Parameter utama, seperti energi pulsa tunggal laser, frekuensi kerja pulsa tunggal laser, jenis gelombang pulsa tunggal laser, kapasitas termal foto relatif bahan baku yang akan dilas, siklus tugas laser, diameter sinar laser spot, tingkat pengelasan, gas perisai dan parameter utama lainnya adalah semua faktor yang secara langsung mempengaruhi produksi dan kualitas manufaktur peralatan pengelasan laser.
Laser energi pulsa tunggal: mengacu pada energi output maksimum pulsa laser tunggal, unit ini J (joule). Ini adalah parameter dasar laser serat, yang menentukan konversi energi maksimum yang dapat disebabkan oleh laser serat. Menurut penggunaan perbaikan jamur, energi laser adalah sekitar 70j, yang dapat memenuhi kebutuhan semua proses. Namun konversi energi besar tidak berguna atau tidak dapat digunakan sama sekali. Selain itu, volume catu daya tegangan tinggi dan radiator terus meningkatkan dan mengurangi tingkat pemanfaatan daya.
Dibandingkan dengan mesin las tradisional lainnya, mesin las laser memiliki keuntungan sebagai berikut:
Pertama-tama, mesin las laser milik produksi dan pemrosesan non-kontak. Ini tidak akan merusak bagian pengolahan dalam seluruh proses pengelasan. Ini memiliki keuntungan dari kecepatan pengelasan tinggi, kekuatan pengelasan tinggi, manik-manik las halus dan deformasi kecil.

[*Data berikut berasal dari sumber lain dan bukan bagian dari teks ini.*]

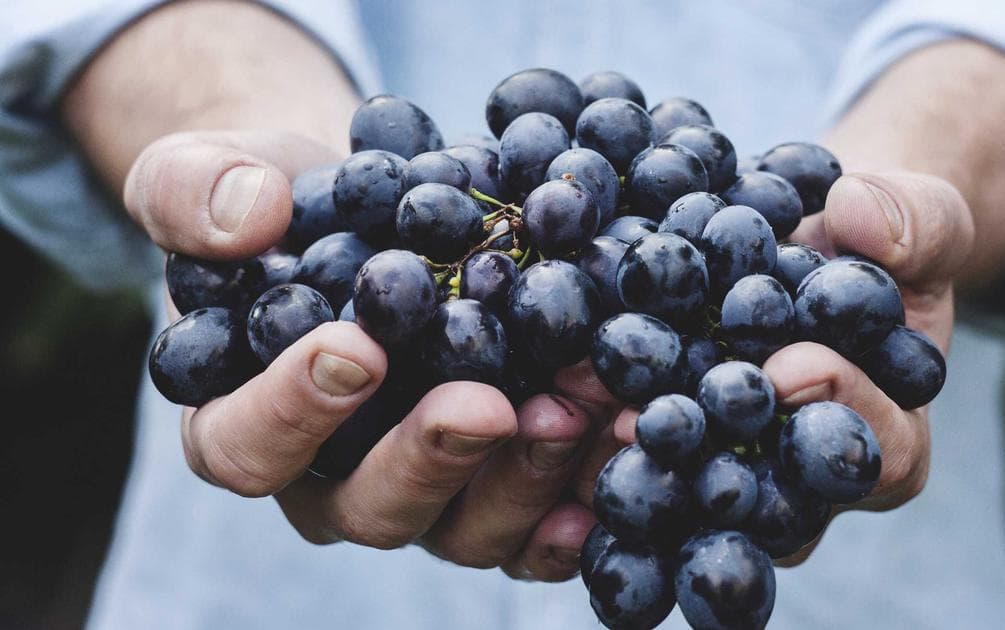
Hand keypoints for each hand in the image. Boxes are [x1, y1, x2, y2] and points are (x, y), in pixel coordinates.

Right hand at [127, 129, 599, 580]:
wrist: (369, 210)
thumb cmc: (276, 203)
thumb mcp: (208, 174)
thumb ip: (195, 191)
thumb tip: (248, 216)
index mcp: (242, 423)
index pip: (246, 447)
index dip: (294, 411)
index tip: (356, 347)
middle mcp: (333, 479)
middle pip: (371, 507)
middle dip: (433, 459)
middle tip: (488, 404)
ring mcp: (424, 492)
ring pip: (467, 527)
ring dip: (528, 475)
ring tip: (582, 406)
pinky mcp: (496, 484)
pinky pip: (538, 523)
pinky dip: (583, 497)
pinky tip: (624, 449)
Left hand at [556, 170, 974, 568]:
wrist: (815, 242)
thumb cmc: (882, 241)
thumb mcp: (921, 219)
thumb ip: (914, 222)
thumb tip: (862, 217)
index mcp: (888, 440)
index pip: (878, 453)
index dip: (840, 411)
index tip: (791, 366)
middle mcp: (804, 480)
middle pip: (767, 496)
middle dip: (710, 453)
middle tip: (653, 418)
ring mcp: (733, 470)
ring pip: (688, 488)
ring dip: (631, 451)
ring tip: (579, 403)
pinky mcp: (672, 444)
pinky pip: (635, 451)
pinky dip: (588, 422)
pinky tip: (544, 387)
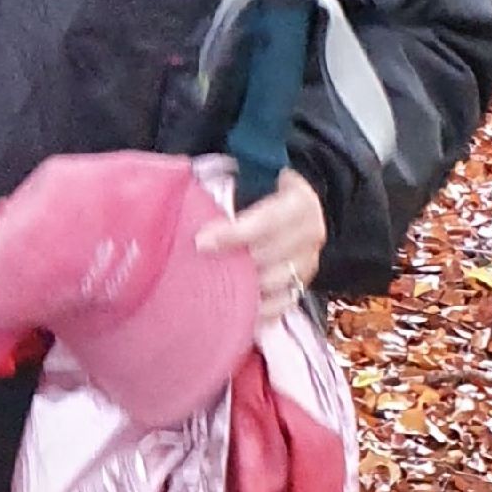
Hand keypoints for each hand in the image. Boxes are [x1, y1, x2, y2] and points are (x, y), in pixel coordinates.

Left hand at [209, 169, 326, 321]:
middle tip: (197, 270)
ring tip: (212, 292)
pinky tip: (234, 314)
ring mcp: (308, 263)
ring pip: (276, 284)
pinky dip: (259, 311)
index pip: (266, 221)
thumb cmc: (266, 190)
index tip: (201, 242)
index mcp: (298, 204)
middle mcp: (310, 235)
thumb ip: (226, 182)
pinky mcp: (302, 285)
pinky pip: (282, 304)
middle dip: (233, 265)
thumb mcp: (256, 177)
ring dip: (244, 289)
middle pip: (270, 257)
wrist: (299, 206)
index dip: (234, 234)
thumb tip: (181, 185)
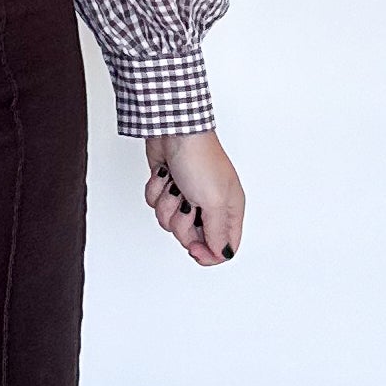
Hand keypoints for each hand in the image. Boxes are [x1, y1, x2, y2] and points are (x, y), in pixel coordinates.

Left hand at [143, 133, 242, 266]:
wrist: (173, 131)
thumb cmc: (199, 159)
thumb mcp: (215, 201)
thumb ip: (218, 233)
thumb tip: (221, 253)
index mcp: (230, 209)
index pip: (224, 247)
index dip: (208, 253)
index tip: (194, 248)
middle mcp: (210, 205)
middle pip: (193, 237)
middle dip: (182, 222)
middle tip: (186, 203)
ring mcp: (187, 196)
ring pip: (170, 222)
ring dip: (167, 204)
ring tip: (176, 186)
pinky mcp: (168, 187)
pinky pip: (156, 205)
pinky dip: (156, 191)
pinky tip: (165, 176)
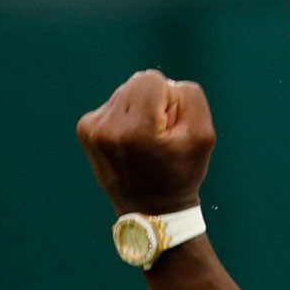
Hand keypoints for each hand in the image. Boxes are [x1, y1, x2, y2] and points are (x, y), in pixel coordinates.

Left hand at [77, 69, 215, 215]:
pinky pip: (112, 104)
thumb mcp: (203, 135)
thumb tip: (165, 84)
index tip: (169, 127)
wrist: (151, 210)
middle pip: (137, 82)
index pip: (151, 79)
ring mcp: (92, 130)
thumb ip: (190, 96)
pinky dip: (125, 117)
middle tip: (158, 136)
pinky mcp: (86, 130)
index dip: (169, 99)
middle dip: (153, 102)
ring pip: (125, 91)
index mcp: (136, 129)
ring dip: (139, 109)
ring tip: (144, 141)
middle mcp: (107, 128)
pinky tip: (131, 141)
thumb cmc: (181, 172)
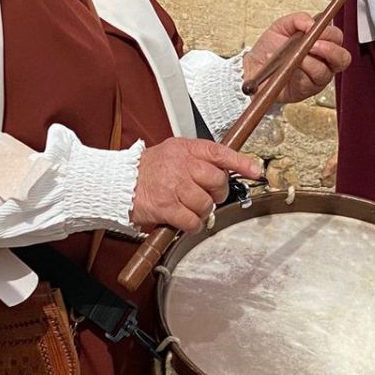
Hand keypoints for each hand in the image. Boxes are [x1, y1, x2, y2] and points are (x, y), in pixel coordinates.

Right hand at [131, 138, 262, 233]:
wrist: (119, 183)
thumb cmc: (147, 169)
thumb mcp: (173, 152)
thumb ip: (198, 158)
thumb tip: (227, 168)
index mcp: (185, 149)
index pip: (220, 152)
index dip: (241, 162)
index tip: (255, 171)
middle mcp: (181, 165)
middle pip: (217, 181)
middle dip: (217, 193)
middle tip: (207, 196)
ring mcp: (173, 186)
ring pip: (206, 204)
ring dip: (201, 211)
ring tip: (189, 207)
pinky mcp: (166, 207)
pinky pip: (192, 220)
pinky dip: (192, 225)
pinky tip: (184, 220)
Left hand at [243, 13, 352, 103]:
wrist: (254, 66)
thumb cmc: (270, 47)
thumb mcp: (282, 26)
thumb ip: (298, 19)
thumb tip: (311, 22)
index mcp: (321, 43)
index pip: (337, 38)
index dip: (330, 34)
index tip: (317, 30)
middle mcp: (324, 61)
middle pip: (342, 58)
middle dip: (330, 50)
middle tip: (313, 45)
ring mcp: (317, 78)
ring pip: (325, 72)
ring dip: (310, 62)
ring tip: (296, 56)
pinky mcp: (307, 90)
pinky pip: (310, 83)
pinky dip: (299, 73)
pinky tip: (288, 66)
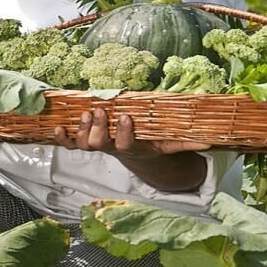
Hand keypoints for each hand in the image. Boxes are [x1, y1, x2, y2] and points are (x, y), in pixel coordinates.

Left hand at [52, 107, 211, 159]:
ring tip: (86, 113)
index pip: (125, 145)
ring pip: (84, 144)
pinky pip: (69, 145)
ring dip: (82, 129)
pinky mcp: (84, 143)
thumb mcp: (169, 144)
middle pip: (99, 145)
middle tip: (101, 112)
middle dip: (98, 129)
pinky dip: (61, 138)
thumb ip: (186, 142)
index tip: (126, 116)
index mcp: (132, 148)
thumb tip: (210, 141)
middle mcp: (111, 149)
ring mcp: (96, 146)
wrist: (135, 154)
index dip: (123, 133)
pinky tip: (57, 128)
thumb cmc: (152, 144)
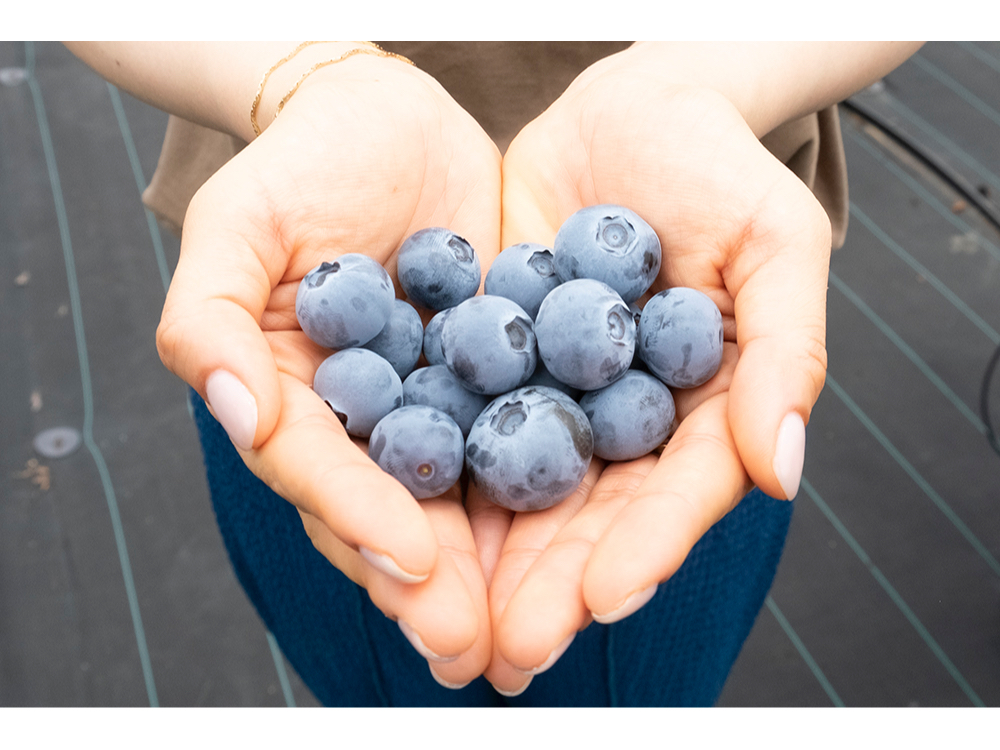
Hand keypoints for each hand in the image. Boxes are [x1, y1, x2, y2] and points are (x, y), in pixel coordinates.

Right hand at [155, 54, 500, 685]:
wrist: (388, 116)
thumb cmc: (299, 165)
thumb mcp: (235, 228)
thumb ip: (211, 325)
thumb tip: (240, 420)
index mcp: (298, 403)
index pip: (323, 476)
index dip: (361, 523)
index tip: (415, 566)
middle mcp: (369, 421)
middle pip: (397, 512)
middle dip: (434, 585)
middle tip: (477, 650)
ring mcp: (438, 403)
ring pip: (467, 496)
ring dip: (499, 569)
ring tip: (539, 631)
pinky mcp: (503, 373)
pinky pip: (529, 430)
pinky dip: (555, 483)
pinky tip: (596, 531)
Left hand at [476, 44, 831, 692]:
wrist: (630, 110)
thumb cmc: (720, 168)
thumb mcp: (775, 242)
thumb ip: (785, 353)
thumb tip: (783, 472)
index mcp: (703, 413)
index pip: (675, 496)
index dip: (643, 548)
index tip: (603, 598)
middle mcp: (624, 424)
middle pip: (589, 518)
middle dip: (548, 587)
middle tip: (505, 652)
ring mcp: (555, 397)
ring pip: (518, 492)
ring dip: (482, 563)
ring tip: (442, 625)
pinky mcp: (495, 362)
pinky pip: (461, 421)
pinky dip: (431, 472)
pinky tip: (394, 520)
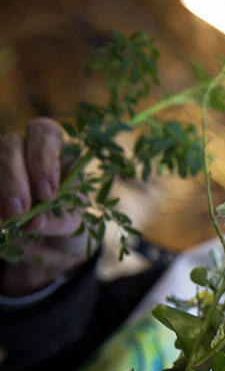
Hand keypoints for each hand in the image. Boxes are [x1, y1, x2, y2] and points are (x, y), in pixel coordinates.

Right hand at [0, 118, 95, 296]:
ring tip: (6, 220)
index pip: (45, 132)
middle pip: (10, 145)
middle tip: (20, 212)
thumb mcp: (71, 220)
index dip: (42, 159)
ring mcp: (1, 161)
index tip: (47, 193)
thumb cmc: (67, 217)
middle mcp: (24, 147)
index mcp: (56, 147)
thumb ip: (56, 218)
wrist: (53, 237)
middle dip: (13, 179)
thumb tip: (32, 221)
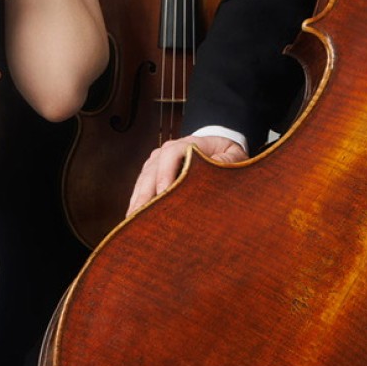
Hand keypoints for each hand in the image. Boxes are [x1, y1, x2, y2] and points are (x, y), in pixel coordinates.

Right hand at [128, 134, 247, 213]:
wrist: (218, 150)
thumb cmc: (228, 158)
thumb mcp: (234, 157)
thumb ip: (227, 161)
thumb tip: (214, 167)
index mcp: (191, 144)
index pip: (172, 153)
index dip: (165, 173)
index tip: (163, 194)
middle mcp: (170, 150)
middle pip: (152, 168)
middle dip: (145, 192)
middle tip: (140, 215)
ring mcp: (159, 160)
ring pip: (144, 178)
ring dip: (138, 199)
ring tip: (132, 221)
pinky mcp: (154, 172)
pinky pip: (142, 185)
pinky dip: (137, 200)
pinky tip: (133, 217)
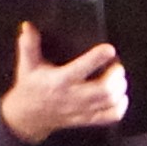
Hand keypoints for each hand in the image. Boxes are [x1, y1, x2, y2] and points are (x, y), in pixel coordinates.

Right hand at [0, 24, 125, 142]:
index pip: (82, 68)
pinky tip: (120, 97)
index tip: (109, 49)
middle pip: (104, 89)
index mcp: (60, 80)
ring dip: (120, 88)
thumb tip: (28, 26)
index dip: (99, 57)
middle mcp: (72, 96)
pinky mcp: (86, 119)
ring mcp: (81, 110)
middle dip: (116, 75)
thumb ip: (29, 45)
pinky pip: (110, 117)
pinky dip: (120, 107)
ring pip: (110, 102)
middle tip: (117, 66)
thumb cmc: (30, 88)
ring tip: (119, 78)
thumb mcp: (27, 65)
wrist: (26, 118)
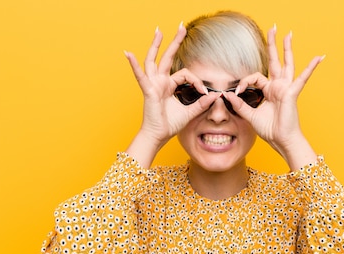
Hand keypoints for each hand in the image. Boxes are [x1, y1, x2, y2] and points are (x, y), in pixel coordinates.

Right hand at [124, 24, 218, 167]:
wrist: (158, 136)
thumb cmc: (169, 125)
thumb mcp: (190, 112)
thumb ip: (201, 103)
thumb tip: (215, 96)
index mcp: (169, 86)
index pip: (185, 74)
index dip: (197, 81)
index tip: (205, 92)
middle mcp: (160, 82)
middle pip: (167, 57)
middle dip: (175, 42)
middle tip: (182, 26)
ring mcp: (153, 84)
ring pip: (153, 60)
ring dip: (156, 44)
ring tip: (159, 30)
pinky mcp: (148, 90)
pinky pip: (140, 76)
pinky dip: (134, 65)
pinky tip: (128, 54)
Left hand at [225, 26, 323, 168]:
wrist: (281, 140)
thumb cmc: (270, 129)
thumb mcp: (250, 115)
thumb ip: (240, 105)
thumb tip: (227, 95)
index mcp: (269, 91)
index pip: (255, 77)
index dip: (244, 82)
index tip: (236, 92)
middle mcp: (278, 86)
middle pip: (275, 61)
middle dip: (273, 45)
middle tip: (273, 28)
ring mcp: (286, 88)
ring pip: (287, 64)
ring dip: (287, 48)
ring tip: (288, 34)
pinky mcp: (292, 93)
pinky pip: (302, 78)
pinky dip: (311, 68)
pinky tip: (320, 57)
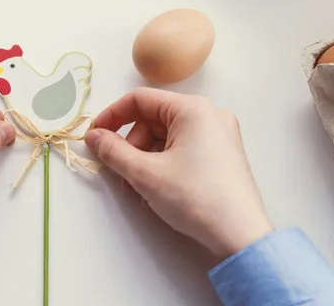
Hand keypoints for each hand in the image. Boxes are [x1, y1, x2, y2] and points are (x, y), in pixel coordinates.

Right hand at [85, 88, 272, 257]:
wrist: (239, 235)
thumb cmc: (194, 197)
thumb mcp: (145, 173)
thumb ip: (113, 151)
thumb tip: (94, 136)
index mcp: (193, 109)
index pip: (140, 100)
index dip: (112, 116)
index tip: (95, 137)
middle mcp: (210, 114)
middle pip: (154, 120)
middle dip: (132, 146)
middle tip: (123, 174)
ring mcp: (220, 135)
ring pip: (167, 137)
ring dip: (146, 159)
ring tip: (142, 189)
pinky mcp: (224, 155)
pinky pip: (184, 149)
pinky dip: (165, 164)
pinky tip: (160, 190)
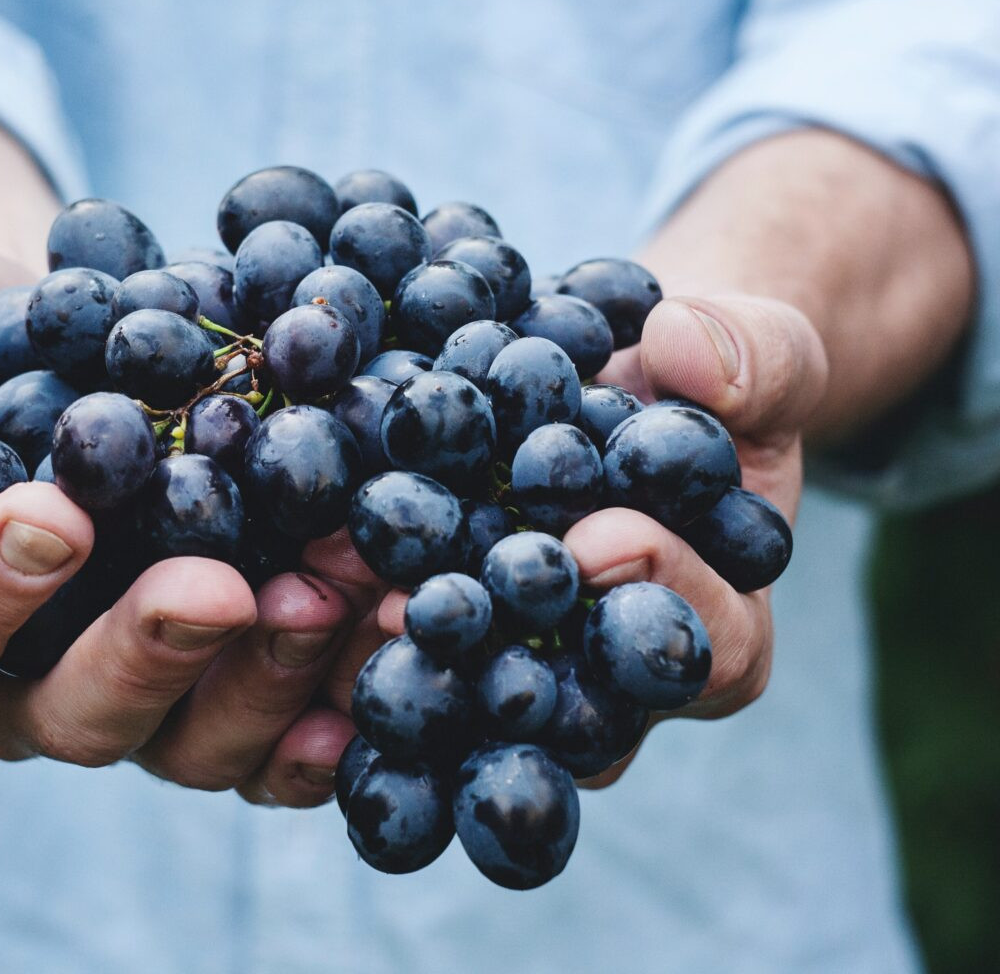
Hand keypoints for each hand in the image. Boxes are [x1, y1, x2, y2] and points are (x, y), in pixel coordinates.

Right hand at [0, 242, 357, 802]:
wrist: (81, 349)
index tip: (54, 515)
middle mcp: (30, 681)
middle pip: (76, 714)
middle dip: (152, 652)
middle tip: (220, 587)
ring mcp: (146, 697)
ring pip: (195, 739)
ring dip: (271, 675)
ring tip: (338, 591)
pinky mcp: (235, 689)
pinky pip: (285, 737)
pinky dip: (340, 706)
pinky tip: (391, 647)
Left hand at [370, 293, 827, 785]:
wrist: (629, 389)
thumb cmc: (709, 385)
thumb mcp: (760, 355)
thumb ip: (754, 358)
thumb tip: (685, 350)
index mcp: (720, 630)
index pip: (708, 646)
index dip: (661, 594)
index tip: (598, 537)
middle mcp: (616, 682)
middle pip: (570, 703)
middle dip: (500, 649)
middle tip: (427, 603)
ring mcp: (528, 670)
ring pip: (471, 694)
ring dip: (400, 647)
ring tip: (335, 584)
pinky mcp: (452, 640)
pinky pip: (406, 647)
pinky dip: (348, 613)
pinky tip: (292, 571)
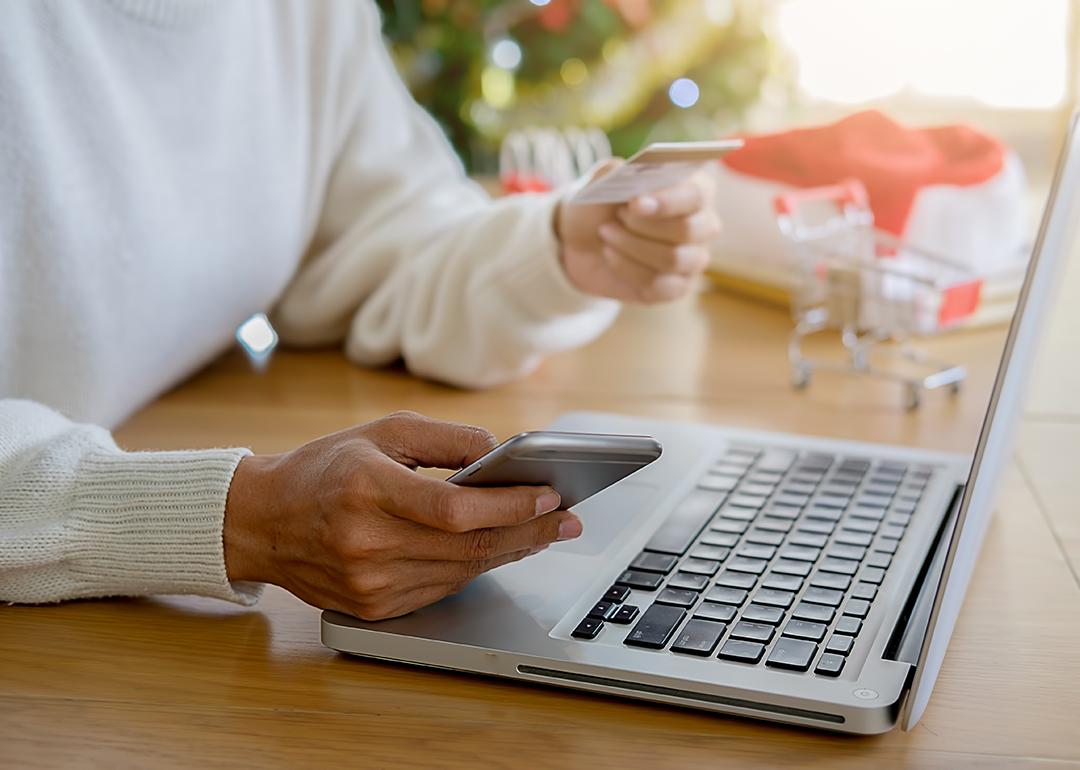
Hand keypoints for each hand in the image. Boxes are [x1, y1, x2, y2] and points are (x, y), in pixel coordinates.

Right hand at [223, 411, 581, 619]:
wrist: (262, 522)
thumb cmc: (326, 468)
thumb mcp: (383, 432)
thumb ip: (448, 440)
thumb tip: (505, 455)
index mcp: (367, 489)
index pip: (456, 509)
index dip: (511, 505)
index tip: (551, 494)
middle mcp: (367, 543)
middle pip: (469, 546)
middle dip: (530, 531)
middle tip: (568, 518)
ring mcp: (369, 584)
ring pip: (463, 572)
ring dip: (511, 550)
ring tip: (545, 530)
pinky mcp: (373, 608)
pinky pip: (443, 588)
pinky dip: (476, 567)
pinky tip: (498, 547)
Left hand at [555, 161, 720, 302]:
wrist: (581, 242)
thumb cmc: (601, 205)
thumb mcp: (601, 181)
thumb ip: (617, 170)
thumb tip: (634, 171)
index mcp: (695, 189)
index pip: (696, 196)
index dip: (666, 201)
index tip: (634, 203)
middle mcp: (702, 224)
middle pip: (688, 230)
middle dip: (643, 225)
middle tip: (617, 217)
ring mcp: (693, 259)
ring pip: (673, 259)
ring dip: (631, 246)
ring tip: (606, 233)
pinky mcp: (676, 287)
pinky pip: (660, 285)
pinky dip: (627, 268)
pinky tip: (610, 255)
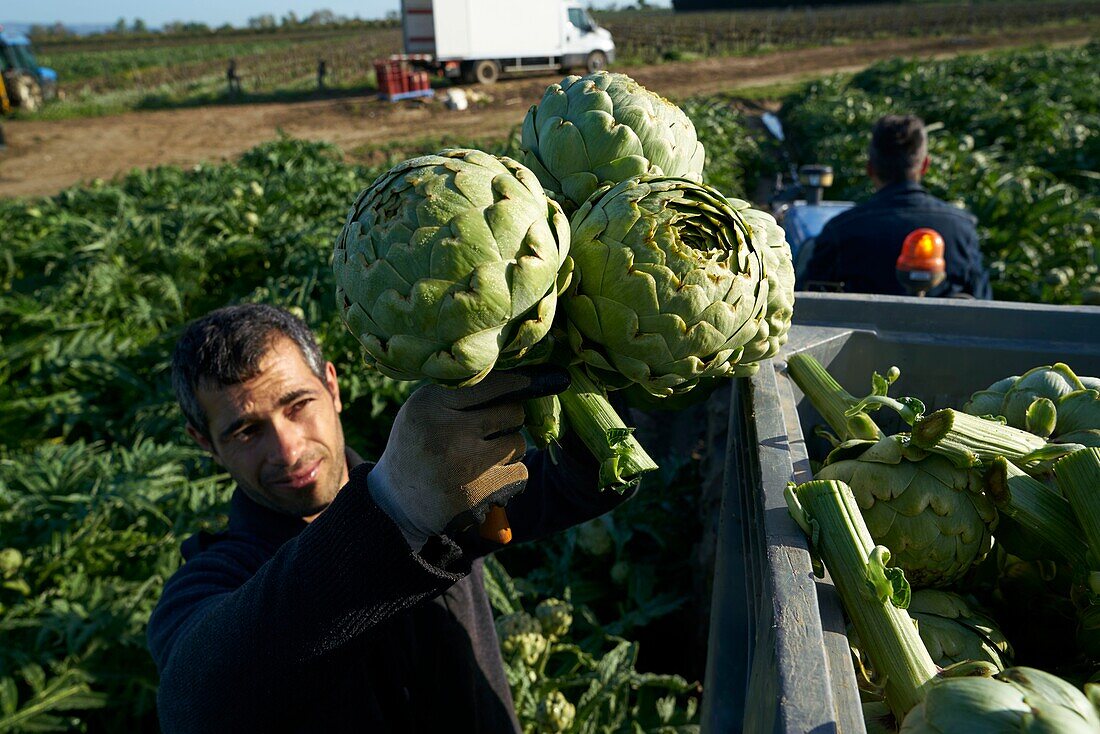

Hal ini dapat digunakan dalam kondisi yang unik (seperti lingkungan tertutup).
Kedua, mesin las laser dapat mengelas bahan khusus seperti bahan baku refraktori bahan logam titik leleh tinggi, dan bahkan bahan non-logam seperti porselen, akrilik, dll memiliki efek yang baik dan memiliki terlalu banyak kemampuan koordinasi. Hal ini dapat menerapkan non-kontak jarak jauh mesin las untuk posisi yang sulit untuk mengakses.
Karena pengaruh medan magnet dan posisi yang akurat, pengelasan mikro dapat dilakukan, yang dapat digunakan untuk pengelasan kombinasi sejumlah besar produksi cerdas bagian baja mikro dan kecil.